Ray Tadio trained at the Alvin Ailey School in New York and danced with the Ailey 2, Joyce Trisler Dance Company, and David Rousseve. He choreographed for the Ailey 2 Company, Requisite Dance SF, Pori Dance Co. of Finland, & National Ballet Academy of The Netherlands. He specializes in the Horton technique and was awarded the Le Huit d’Or in France in 1995 for excellence in jazz and contemporary dance. He is an Assistant Professor at San Francisco State University.

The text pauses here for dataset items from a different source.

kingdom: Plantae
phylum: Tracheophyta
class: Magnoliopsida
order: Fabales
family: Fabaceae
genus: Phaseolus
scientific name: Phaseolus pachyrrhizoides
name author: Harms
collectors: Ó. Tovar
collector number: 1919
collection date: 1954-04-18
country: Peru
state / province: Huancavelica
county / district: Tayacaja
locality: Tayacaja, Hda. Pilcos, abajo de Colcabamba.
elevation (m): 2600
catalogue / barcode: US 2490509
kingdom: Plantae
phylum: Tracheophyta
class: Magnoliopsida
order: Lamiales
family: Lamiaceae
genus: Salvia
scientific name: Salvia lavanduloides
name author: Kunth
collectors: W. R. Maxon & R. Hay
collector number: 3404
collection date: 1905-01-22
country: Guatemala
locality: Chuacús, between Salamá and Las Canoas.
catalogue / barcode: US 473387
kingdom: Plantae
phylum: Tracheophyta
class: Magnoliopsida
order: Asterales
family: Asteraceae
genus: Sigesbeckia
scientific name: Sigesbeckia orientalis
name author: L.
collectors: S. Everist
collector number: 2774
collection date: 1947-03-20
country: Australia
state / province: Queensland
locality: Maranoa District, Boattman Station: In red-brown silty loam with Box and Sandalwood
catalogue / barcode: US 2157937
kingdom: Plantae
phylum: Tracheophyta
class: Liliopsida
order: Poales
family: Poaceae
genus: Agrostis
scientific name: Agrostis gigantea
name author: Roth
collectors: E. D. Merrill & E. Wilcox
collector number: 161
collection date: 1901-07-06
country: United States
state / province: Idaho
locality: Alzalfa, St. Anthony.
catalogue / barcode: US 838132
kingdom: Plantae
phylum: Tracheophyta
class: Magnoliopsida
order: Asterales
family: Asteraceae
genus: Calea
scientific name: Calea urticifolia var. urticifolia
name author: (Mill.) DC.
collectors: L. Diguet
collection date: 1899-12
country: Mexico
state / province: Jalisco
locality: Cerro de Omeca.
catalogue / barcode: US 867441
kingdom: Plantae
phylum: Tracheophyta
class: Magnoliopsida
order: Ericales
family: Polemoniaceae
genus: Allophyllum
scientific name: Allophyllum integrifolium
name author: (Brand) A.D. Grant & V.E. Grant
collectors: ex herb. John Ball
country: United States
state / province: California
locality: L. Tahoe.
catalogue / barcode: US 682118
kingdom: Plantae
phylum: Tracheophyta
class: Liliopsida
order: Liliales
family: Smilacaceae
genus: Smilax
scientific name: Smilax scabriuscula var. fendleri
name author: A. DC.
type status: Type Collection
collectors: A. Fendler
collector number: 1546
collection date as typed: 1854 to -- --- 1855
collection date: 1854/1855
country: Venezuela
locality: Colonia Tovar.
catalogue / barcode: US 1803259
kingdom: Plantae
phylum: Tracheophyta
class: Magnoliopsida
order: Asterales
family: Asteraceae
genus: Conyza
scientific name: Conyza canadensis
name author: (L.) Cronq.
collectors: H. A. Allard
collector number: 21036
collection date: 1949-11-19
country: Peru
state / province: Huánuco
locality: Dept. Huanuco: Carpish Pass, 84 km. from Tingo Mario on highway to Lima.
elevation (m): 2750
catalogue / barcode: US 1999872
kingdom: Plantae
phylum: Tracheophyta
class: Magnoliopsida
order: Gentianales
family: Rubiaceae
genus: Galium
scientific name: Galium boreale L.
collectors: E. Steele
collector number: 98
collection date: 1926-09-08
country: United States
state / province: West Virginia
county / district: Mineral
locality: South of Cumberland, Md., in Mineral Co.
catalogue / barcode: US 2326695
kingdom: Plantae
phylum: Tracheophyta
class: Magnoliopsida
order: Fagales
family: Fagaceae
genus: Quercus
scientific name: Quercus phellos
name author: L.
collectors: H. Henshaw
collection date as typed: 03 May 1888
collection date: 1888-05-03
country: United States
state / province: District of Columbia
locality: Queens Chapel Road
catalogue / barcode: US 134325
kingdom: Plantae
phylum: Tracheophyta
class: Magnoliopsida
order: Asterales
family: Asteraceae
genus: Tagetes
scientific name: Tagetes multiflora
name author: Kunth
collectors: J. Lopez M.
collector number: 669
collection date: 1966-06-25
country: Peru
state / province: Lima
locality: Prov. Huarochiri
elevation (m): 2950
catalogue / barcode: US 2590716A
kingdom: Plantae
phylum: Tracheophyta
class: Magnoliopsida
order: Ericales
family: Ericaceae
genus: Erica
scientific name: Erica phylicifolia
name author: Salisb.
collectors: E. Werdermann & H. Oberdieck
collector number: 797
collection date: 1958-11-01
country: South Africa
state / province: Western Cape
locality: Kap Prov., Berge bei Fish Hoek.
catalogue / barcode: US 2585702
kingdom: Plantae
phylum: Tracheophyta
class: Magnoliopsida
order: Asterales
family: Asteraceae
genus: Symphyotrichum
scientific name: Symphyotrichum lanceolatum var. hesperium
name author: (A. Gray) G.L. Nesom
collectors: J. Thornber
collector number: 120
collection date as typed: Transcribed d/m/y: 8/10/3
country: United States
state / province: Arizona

Yaelisa is the artistic director and choreographer for the renowned Caminos Flamencos Dance Company, one of the most celebrated flamenco companies in North America. A second generation artist, Yaelisa was surrounded from birth by the rhythms, gestures and culture of this art form in its purest form, where her unique improvisational abilities began to fluorish.  She spent many years living and working in Spain and has performed with many of its finest artists including Alejandro Granados, Antonio “El Pipa,” Manuel and Antonio Malena, Domingo Ortega, Enrique “El Extremeno,” Yeye de Cádiz, Mateo Soleá, El Junco, Juan Ogalla, Geronimo, Felipe Maya and others. Her choreographic abilities were recognized in Spain when she became a finalist in the Certåmen de Coreografía in Madrid, and since her return to theU.S., she has established herself as an award-winning figure in the flamenco world.  Yaelisa has performed, choreographed and directed in the mediums of film, video, theater, and has crossed over as a guest artist or collaborator in several modern dance companies.  She is the recipient of an Emmy Award for Choreography, NEA Fellowships, an Isadora Duncan Dance Award, and other recognitions.  Considered a master teacher of all aspects of the flamenco art, she has trained and developed dancers for her company and some who have become professionals in Spain or elsewhere.  Yaelisa is also the co-founder and artistic director of the international New World Flamenco Festival in Irvine, California, where she curates and creates original and conceptual programs for the Irvine Barclay Theater.  Yaelisa’s vision and curatorial skills provide the groundwork which makes the NWFF unique from most flamenco festivals as an artistic project.

Hentyle Yapp is a choreographer and was a professional dancer for contemporary companies in Taipei and New York.   He is currently a PhD student in Performance Studies at UC Berkeley and holds a B.A. from Brown University, in French Literature & Premedical Studies, and a J.D. from UCLA School of Law, specializing in Critical Race Theory & Public Interest Law.